------ Data for the task

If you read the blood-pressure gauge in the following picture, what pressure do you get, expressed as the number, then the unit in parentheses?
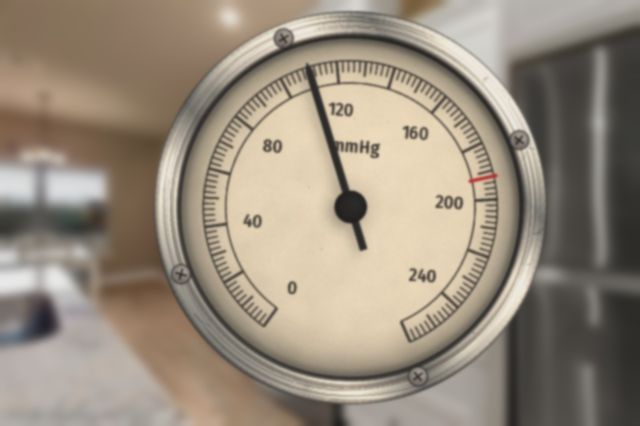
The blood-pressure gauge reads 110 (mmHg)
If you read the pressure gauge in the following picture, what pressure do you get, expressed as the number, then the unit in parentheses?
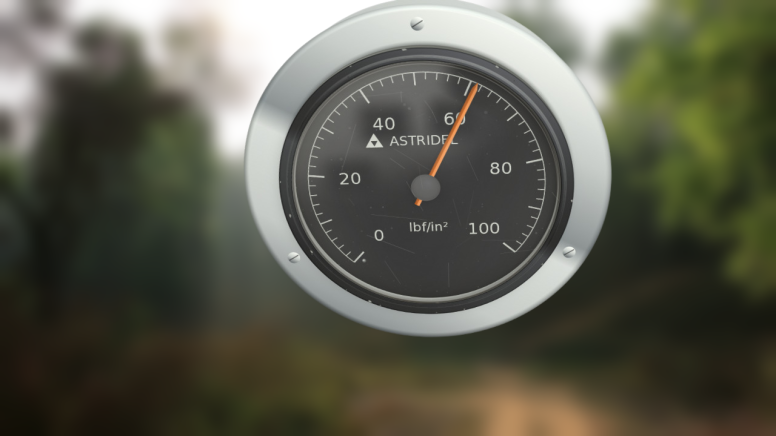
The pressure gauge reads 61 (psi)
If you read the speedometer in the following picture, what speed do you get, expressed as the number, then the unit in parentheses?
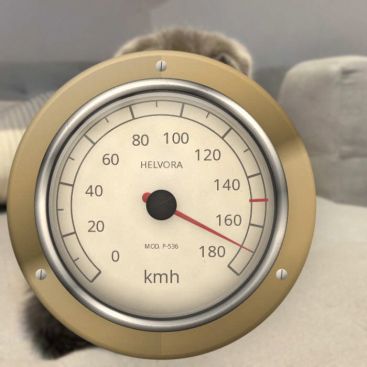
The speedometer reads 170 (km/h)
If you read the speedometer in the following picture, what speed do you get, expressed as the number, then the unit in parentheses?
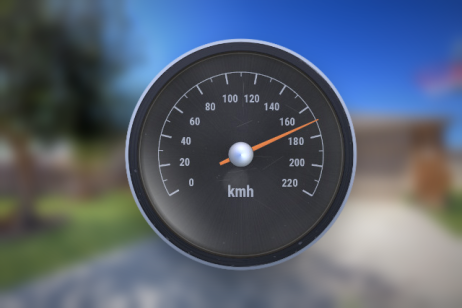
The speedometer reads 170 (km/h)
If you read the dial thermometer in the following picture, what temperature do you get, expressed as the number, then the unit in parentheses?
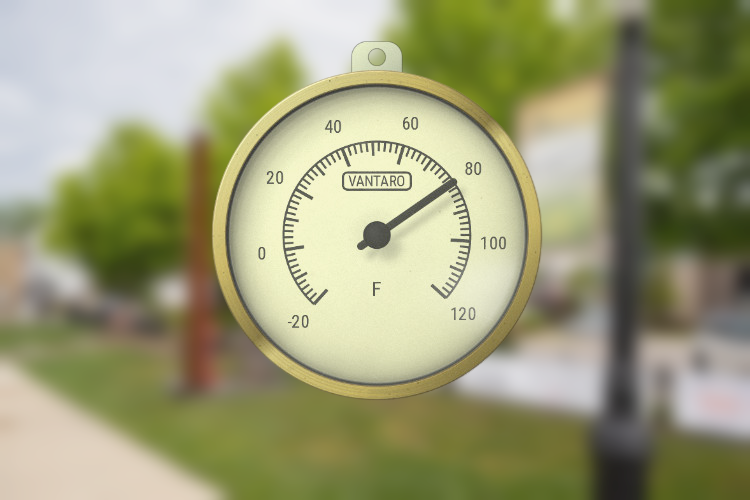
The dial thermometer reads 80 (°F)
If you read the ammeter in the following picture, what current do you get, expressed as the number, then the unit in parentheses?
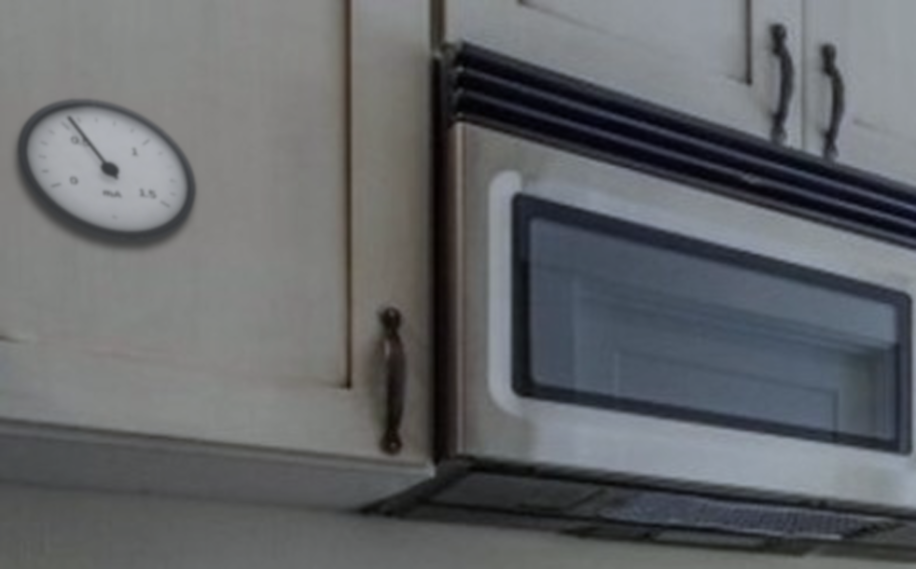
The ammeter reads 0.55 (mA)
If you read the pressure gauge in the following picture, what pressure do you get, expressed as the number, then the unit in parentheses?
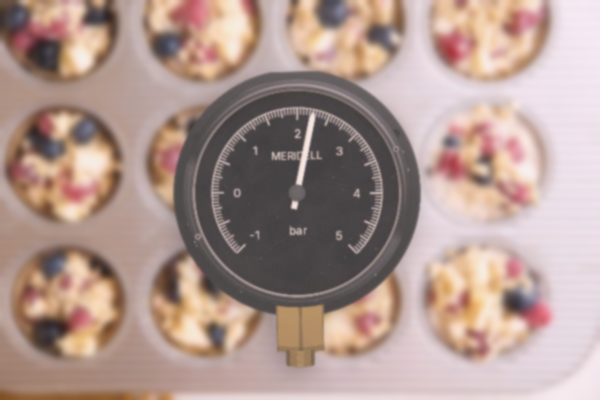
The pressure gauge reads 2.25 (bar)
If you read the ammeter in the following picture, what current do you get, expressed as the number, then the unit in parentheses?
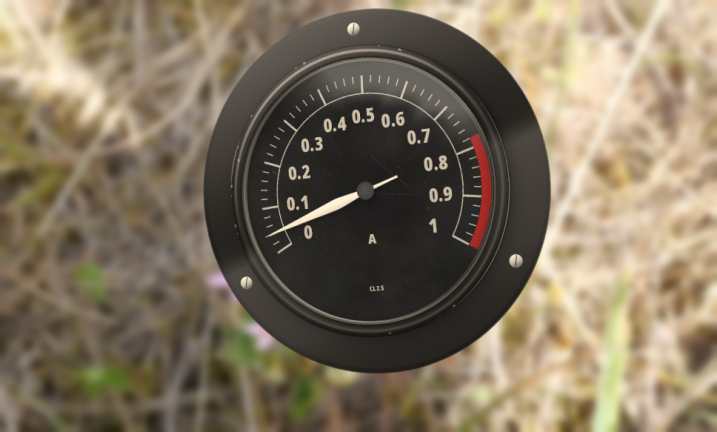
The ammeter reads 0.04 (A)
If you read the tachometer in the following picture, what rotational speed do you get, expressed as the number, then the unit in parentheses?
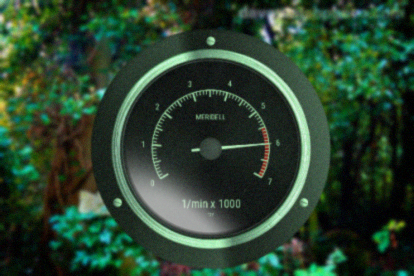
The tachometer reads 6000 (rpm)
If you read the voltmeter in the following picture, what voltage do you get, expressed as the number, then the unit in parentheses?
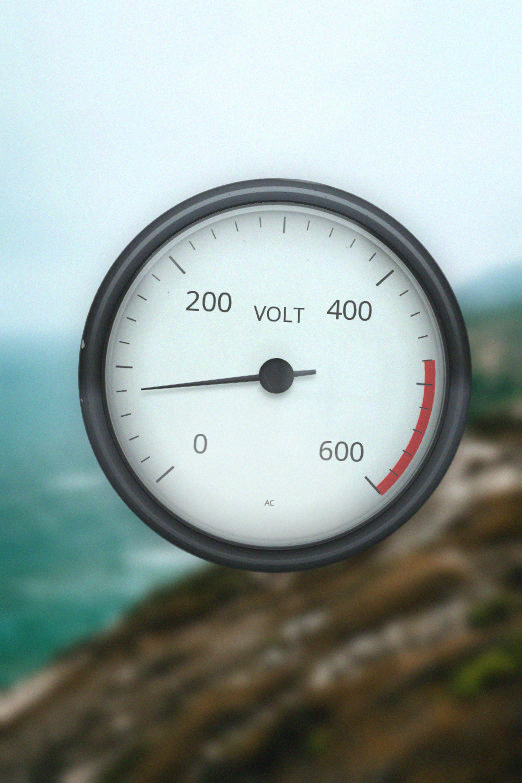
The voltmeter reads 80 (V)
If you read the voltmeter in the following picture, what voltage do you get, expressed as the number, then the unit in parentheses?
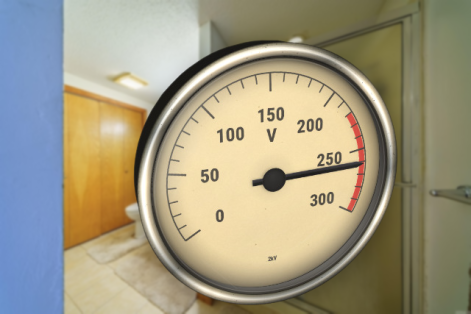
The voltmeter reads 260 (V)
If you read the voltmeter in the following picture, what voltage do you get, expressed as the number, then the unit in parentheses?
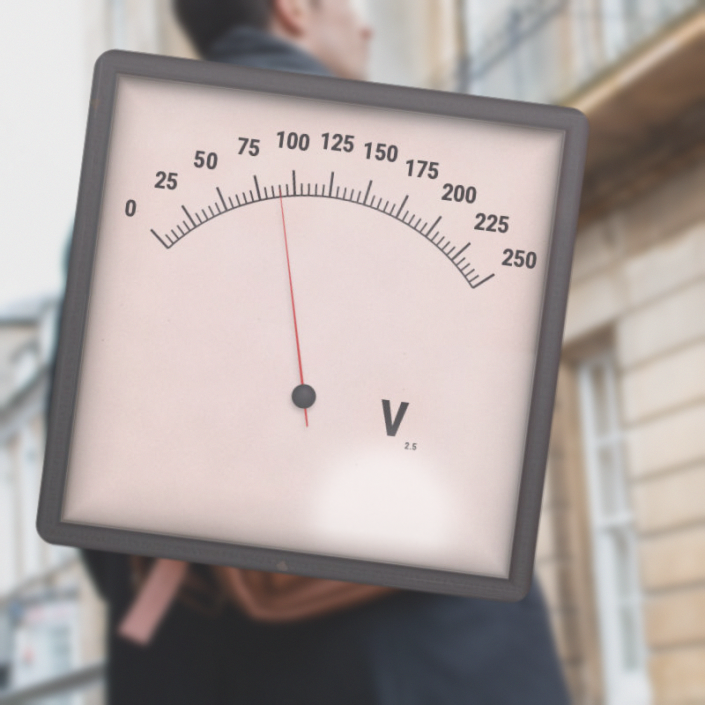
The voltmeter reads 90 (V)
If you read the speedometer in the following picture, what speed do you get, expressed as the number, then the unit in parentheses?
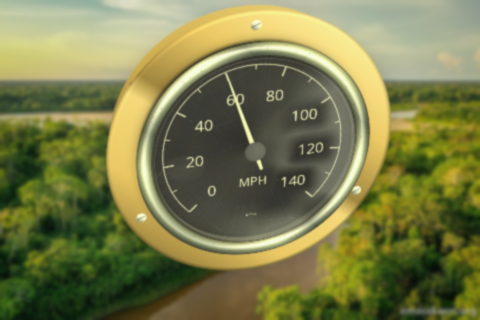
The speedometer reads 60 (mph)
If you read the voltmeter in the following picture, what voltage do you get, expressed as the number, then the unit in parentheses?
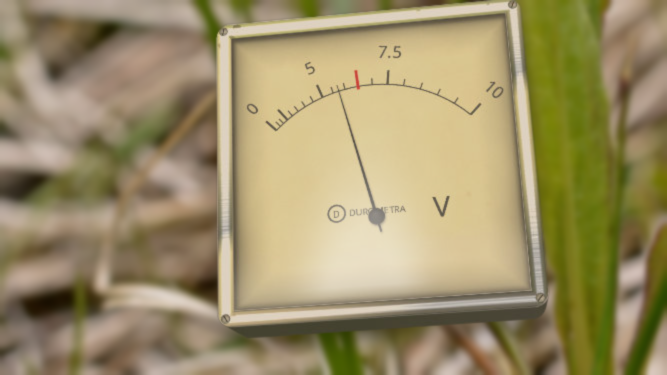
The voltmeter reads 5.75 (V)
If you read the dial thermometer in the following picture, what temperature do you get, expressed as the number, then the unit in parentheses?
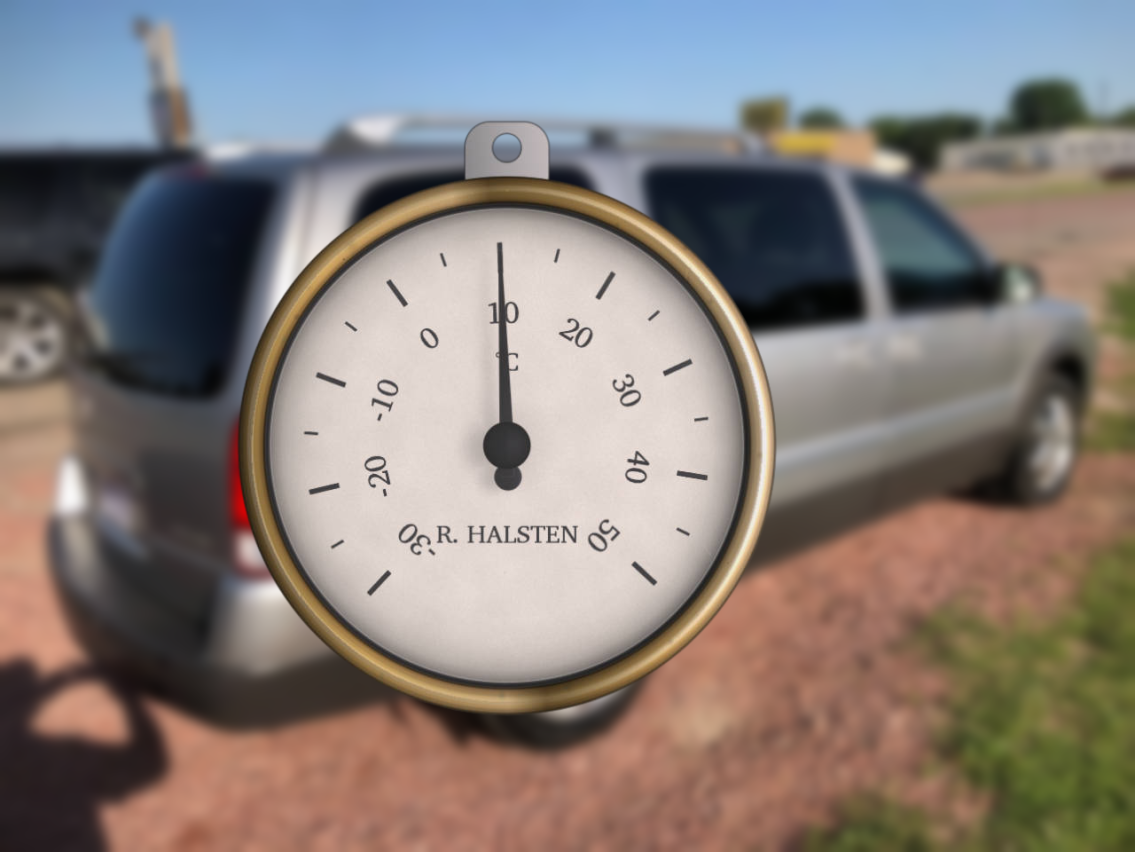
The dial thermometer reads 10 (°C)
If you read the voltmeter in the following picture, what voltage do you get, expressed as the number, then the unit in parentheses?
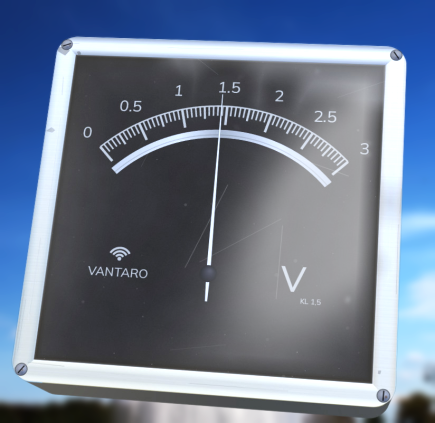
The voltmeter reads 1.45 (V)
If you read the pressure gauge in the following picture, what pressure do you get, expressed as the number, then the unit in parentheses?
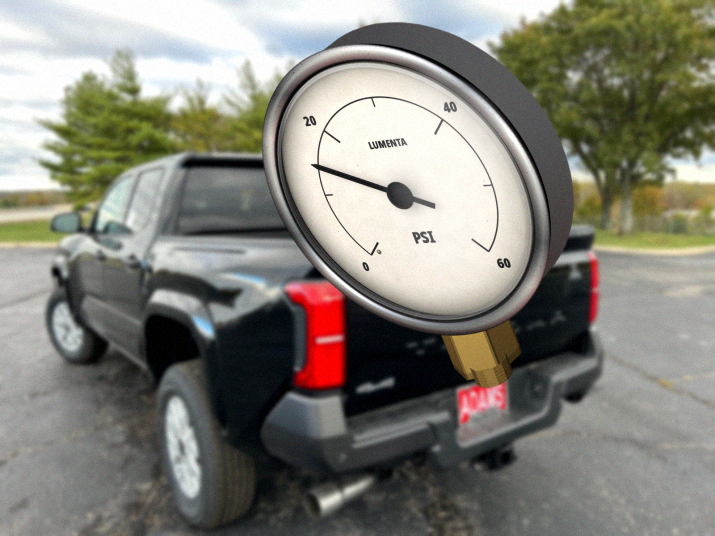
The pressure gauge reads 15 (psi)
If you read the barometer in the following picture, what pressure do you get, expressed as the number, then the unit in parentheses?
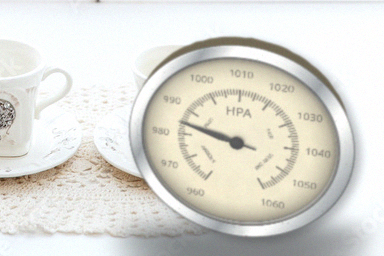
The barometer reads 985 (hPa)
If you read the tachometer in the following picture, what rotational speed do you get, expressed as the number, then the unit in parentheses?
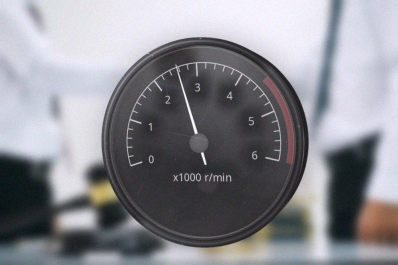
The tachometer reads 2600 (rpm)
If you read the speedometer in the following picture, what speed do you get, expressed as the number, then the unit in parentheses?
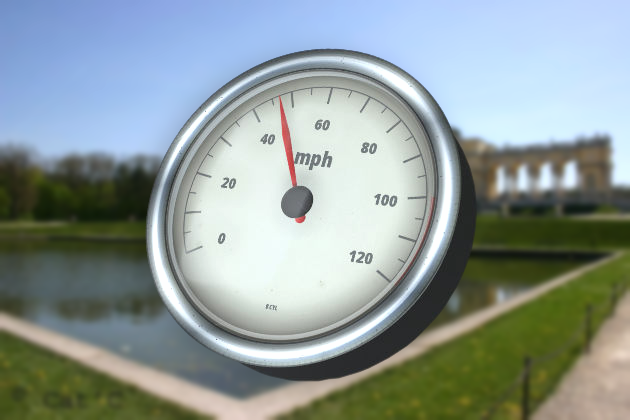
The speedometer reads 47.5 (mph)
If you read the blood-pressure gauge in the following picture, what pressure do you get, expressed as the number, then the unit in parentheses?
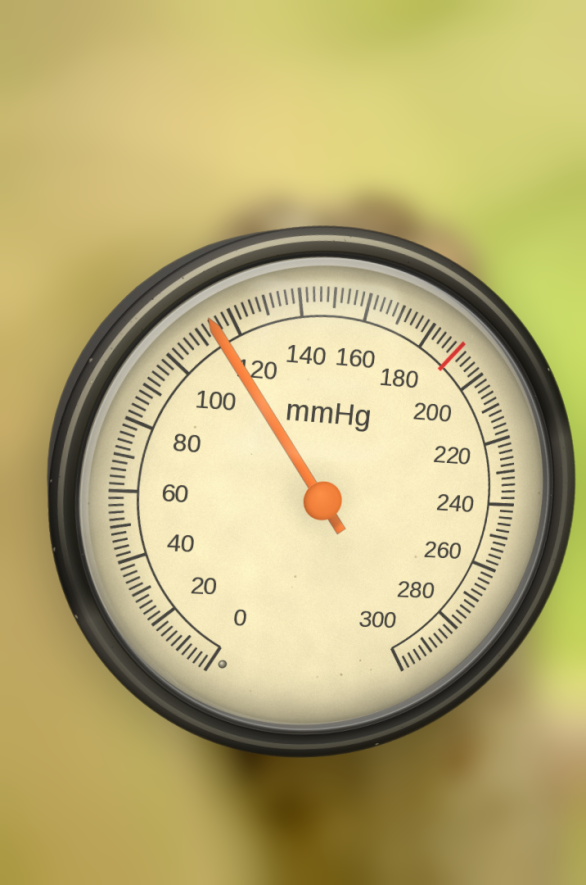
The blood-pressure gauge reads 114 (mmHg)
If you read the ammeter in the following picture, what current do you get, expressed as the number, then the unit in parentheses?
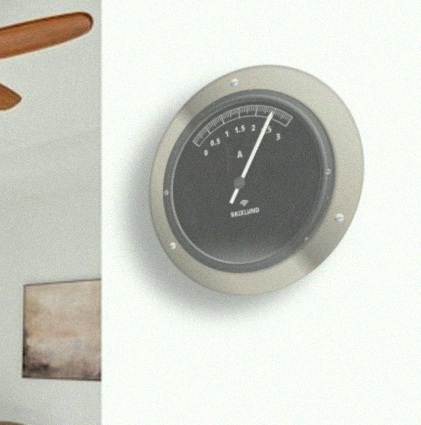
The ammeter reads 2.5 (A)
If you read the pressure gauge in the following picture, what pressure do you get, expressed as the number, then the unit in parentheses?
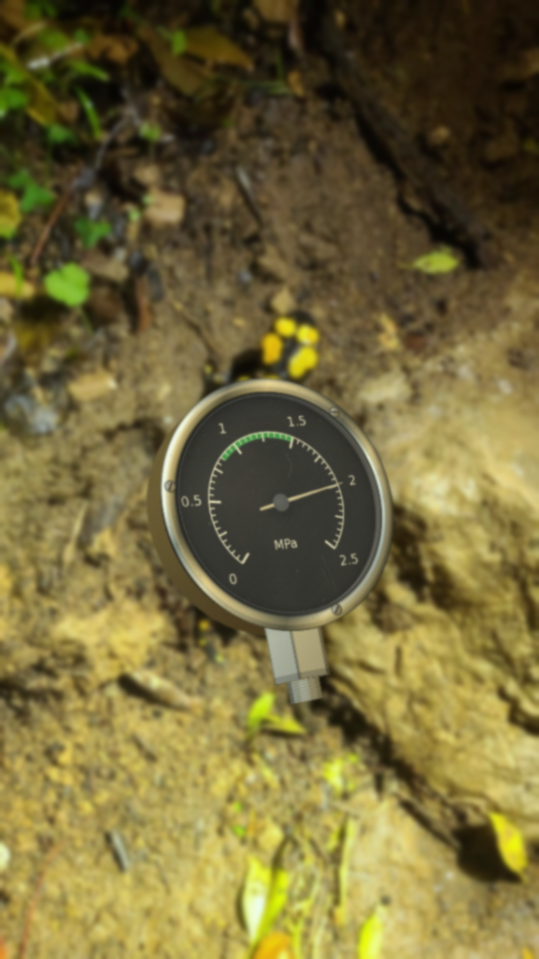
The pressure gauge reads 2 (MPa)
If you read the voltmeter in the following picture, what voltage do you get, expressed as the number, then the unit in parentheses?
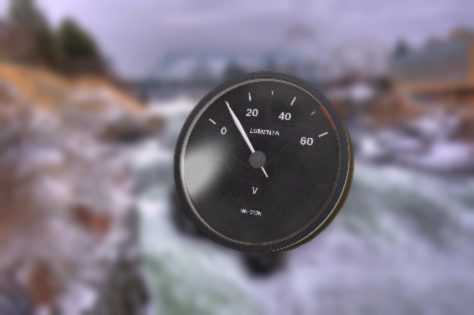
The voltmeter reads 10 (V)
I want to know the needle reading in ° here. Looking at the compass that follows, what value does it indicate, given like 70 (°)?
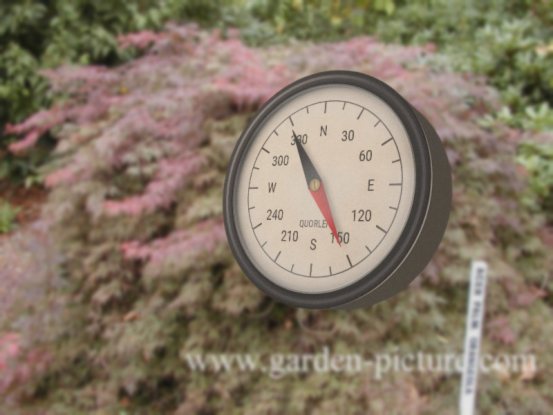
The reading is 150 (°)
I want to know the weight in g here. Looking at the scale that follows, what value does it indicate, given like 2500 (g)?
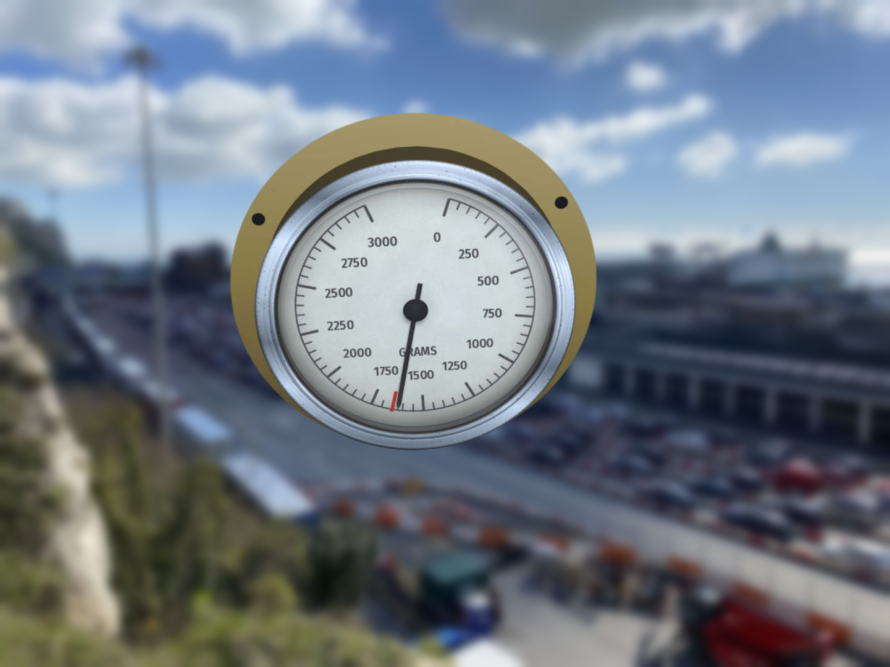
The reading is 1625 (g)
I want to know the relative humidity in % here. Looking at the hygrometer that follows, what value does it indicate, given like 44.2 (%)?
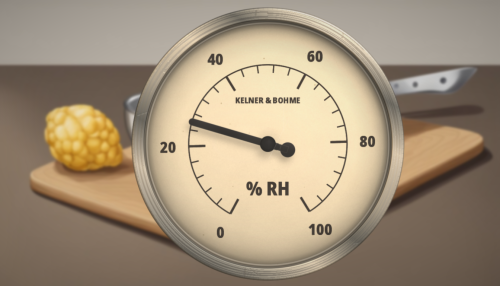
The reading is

------------

# [To do]
Retype the records above exactly, starting at the line that contains "If you read the barometer" and continuing through the last line of the records. Leave the pictures out of your copy.

# [Task result]
If you read the barometer in the following picture, what pressure do you get, expressed as the number, then the unit in parentheses?
The barometer reads 985 (hPa)
If you read the tachometer in the following picture, what rotational speed do you get, expressed as the number, then the unit in parentheses?
The tachometer reads 2600 (rpm)
If you read the speedometer in the following picture, what speed do you get, expressed as the number, then the unit in parentheses?
The speedometer reads 47.5 (mph)
If you read the blood-pressure gauge in the following picture, what pressure do you get, expressed as the number, then the unit in parentheses?
The blood-pressure gauge reads 114 (mmHg)
If you read the ammeter in the following picture, what current do you get, expressed as the number, then the unit in parentheses?
The ammeter reads 2.5 (A)
If you read the pressure gauge in the following picture, what pressure do you get, expressed as the number, then the unit in parentheses?
The pressure gauge reads 2 (MPa)
If you read the voltmeter in the following picture, what voltage do you get, expressed as the number, then the unit in parentheses?
The voltmeter reads 10 (V)
I want to know the needle reading in ° here. Looking at the compass that follows, what value does it indicate, given like 70 (°)?
The reading is 150 (°)
I want to know the weight in g here. Looking at the scale that follows, what value does it indicate, given like 2500 (g)?
The reading is 1625 (g)
I want to know the relative humidity in % here. Looking at the hygrometer that follows, what value does it indicate, given like 44.2 (%)?
The reading is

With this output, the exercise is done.